Warren took a different route. In February, The Telegraph reported that Warren’s Queensberry was preparing legal action against TKO and Sela, claiming about $1 billion in lost income on the grounds that it should have been part of Zuffa’s work. The move underscored how far alliances had moved. Alalshikh had spent the previous two years inviting Hearn and Warren to major events in Saudi Arabia; instead, he now seems focused on Zuffa.

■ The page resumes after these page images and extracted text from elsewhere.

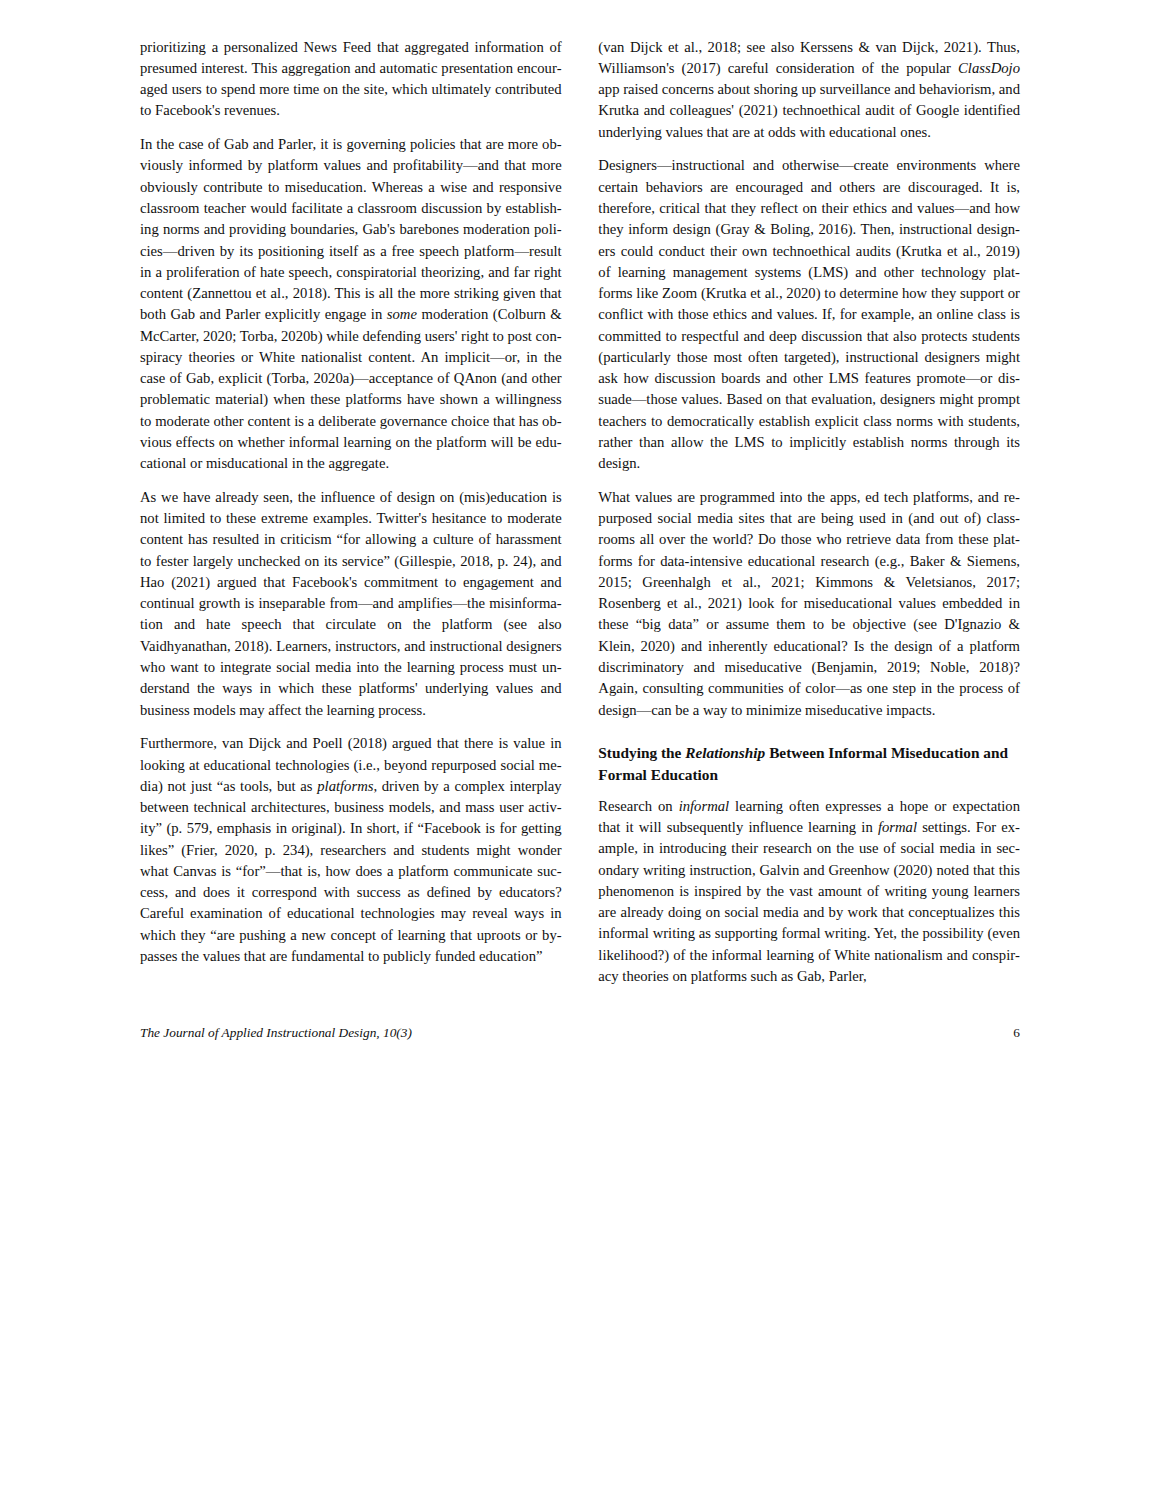prioritizing a personalized News Feed that aggregated information of presumed interest. This aggregation and automatic presentation encouraged users to spend more time on the site, which ultimately contributed to Facebook's revenues.
In the case of Gab and Parler, it is governing policies that are more obviously informed by platform values and profitability—and that more obviously contribute to miseducation. Whereas a wise and responsive classroom teacher would facilitate a classroom discussion by establishing norms and providing boundaries, Gab's barebones moderation policies—driven by its positioning itself as a free speech platform—result in a proliferation of hate speech, conspiratorial theorizing, and far right content (Zannettou et al., 2018). This is all the more striking given that both Gab and Parler explicitly engage in some moderation (Colburn & McCarter, 2020; Torba, 2020b) while defending users' right to post conspiracy theories or White nationalist content. An implicit—or, in the case of Gab, explicit (Torba, 2020a)—acceptance of QAnon (and other problematic material) when these platforms have shown a willingness to moderate other content is a deliberate governance choice that has obvious effects on whether informal learning on the platform will be educational or misducational in the aggregate.
As we have already seen, the influence of design on (mis)education is not limited to these extreme examples. Twitter's hesitance to moderate content has resulted in criticism “for allowing a culture of harassment to fester largely unchecked on its service” (Gillespie, 2018, p. 24), and Hao (2021) argued that Facebook's commitment to engagement and continual growth is inseparable from—and amplifies—the misinformation and hate speech that circulate on the platform (see also Vaidhyanathan, 2018). Learners, instructors, and instructional designers who want to integrate social media into the learning process must understand the ways in which these platforms' underlying values and business models may affect the learning process.
Furthermore, van Dijck and Poell (2018) argued that there is value in looking at educational technologies (i.e., beyond repurposed social media) not just “as tools, but as platforms, driven by a complex interplay between technical architectures, business models, and mass user activity” (p. 579, emphasis in original). In short, if “Facebook is for getting likes” (Frier, 2020, p. 234), researchers and students might wonder what Canvas is “for”—that is, how does a platform communicate success, and does it correspond with success as defined by educators? Careful examination of educational technologies may reveal ways in which they “are pushing a new concept of learning that uproots or bypasses the values that are fundamental to publicly funded education”
(van Dijck et al., 2018; see also Kerssens & van Dijck, 2021). Thus, Williamson's (2017) careful consideration of the popular ClassDojo app raised concerns about shoring up surveillance and behaviorism, and Krutka and colleagues' (2021) technoethical audit of Google identified underlying values that are at odds with educational ones.
Designers—instructional and otherwise—create environments where certain behaviors are encouraged and others are discouraged. It is, therefore, critical that they reflect on their ethics and values—and how they inform design (Gray & Boling, 2016). Then, instructional designers could conduct their own technoethical audits (Krutka et al., 2019) of learning management systems (LMS) and other technology platforms like Zoom (Krutka et al., 2020) to determine how they support or conflict with those ethics and values. If, for example, an online class is committed to respectful and deep discussion that also protects students (particularly those most often targeted), instructional designers might ask how discussion boards and other LMS features promote—or dissuade—those values. Based on that evaluation, designers might prompt teachers to democratically establish explicit class norms with students, rather than allow the LMS to implicitly establish norms through its design.
What values are programmed into the apps, ed tech platforms, and repurposed social media sites that are being used in (and out of) classrooms all over the world? Do those who retrieve data from these platforms for data-intensive educational research (e.g., Baker & Siemens, 2015; Greenhalgh et al., 2021; Kimmons & Veletsianos, 2017; Rosenberg et al., 2021) look for miseducational values embedded in these “big data” or assume them to be objective (see D'Ignazio & Klein, 2020) and inherently educational? Is the design of a platform discriminatory and miseducative (Benjamin, 2019; Noble, 2018)? Again, consulting communities of color—as one step in the process of design—can be a way to minimize miseducative impacts.
Studying the Relationship Between Informal Miseducation and Formal Education
Research on informal learning often expresses a hope or expectation that it will subsequently influence learning in formal settings. For example, in introducing their research on the use of social media in secondary writing instruction, Galvin and Greenhow (2020) noted that this phenomenon is inspired by the vast amount of writing young learners are already doing on social media and by work that conceptualizes this informal writing as supporting formal writing. Yet, the possibility (even likelihood?) of the informal learning of White nationalism and conspiracy theories on platforms such as Gab, Parler,
The Journal of Applied Instructional Design, 10(3) 6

Sky Sports and DAZN division

The transmission map shows the division most clearly. Zuffa Boxing 07 airs on Sky Sports in the UK and Ireland and streams on Paramount+ in the US and Canada under the auspices of long-term contract with Sky Sports announced in March. Matchroom, Queensberry, Golden Boy and Top Rank are available on DAZN, with Matchroom extending its deal with DAZN to 30 shows per year until 2031. British fans now follow promoters by both platform and fighter. The pattern harkens back to Hearn’s career, when his exclusive deal with Sky Sports in 2012 prompted rival promoters to join forces against Matchroom.

Question about the belt

The British Boxing Board of Control has been regulating professional boxing in the UK since 1929 and the June 6 Charter falls under its regulations. This strangely conflicts with Zuffa’s goal of establishing its own championship in each division. A representative of Zuffa approached the Board regarding recognition of its belt in the UK. Secretary-General Robert Smith said the governing body works with the five existing sanctioning bodies and has “no plans to add any more”, while leaving room to consider a formal, evidence-based application. The same question arose in the United States, where Zuffa’s first cruiserweight belt, won by Jai Opetaia in March, was treated as a souvenir item because the Muhammad Ali Act prohibits promoters from issuing their own world titles.

One card, three TKO marks

The clearest sign of what Zuffa can offer that a time-honored promoter cannot is its fight support program. Zuffa Boxing has announced a VIP meet and greet for the Bournemouth card, which will feature WWE performers Joe Hendry and Finn Balor alongside UFC fighters Lone’er Kavanagh, Modestas Bukauskas and Shauna Bannon, and the package includes a post-fight photo opportunity in the ring. In addition to its boxing operations, TKO owns the UFC and WWE and can move talent between all three properties to create an event, an option not available to Matchroom or Queensberry.

British surnames June 6

The Bournemouth card is now stocked with domestic fighters under the Zuffa banner. The cruiserweight fight teams Jack Massey with Chev Clark, and the bill includes recent signings such as Scottish middleweight Sam Hickey, welterweight Alex MacMillan and featherlight heavyweight Leon Hughes. Bournemouth-born Lee Cutler will make his second appearance at his hometown event, with Irish challenger Stevie McKenna, who conceded a decision defeat to Cutler last December, fighting American veteran Casey James Streeter. For several of these players, June 6 marks their first promotional appearance and an early indication of how quickly Zuffa intends to build a British squad.

White said Zuffa is ahead of schedule and could host as many events as the UFC by 2027. Bournemouth is the first card in the first market covered by this plan. How the line-up, broadcaster and regulations hold up in the UK will influence what the promotion looks like as it spreads to the rest of the world.